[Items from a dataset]
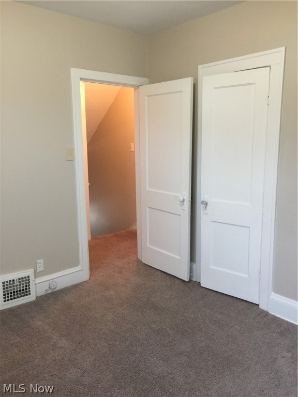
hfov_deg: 48.2
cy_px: 198
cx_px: 149
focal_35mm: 29
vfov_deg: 61.7
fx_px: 333
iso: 80
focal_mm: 4.15
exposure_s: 1/4
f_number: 2.2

**Task to carry out**
Retype each entry exactly. No pictures.

**Task answer**
hfov_deg: 48.2
cy_px: 198
cx_px: 149
focal_35mm: 29
vfov_deg: 61.7
fx_px: 333
iso: 80
focal_mm: 4.15
exposure_s: 1/4
f_number: 2.2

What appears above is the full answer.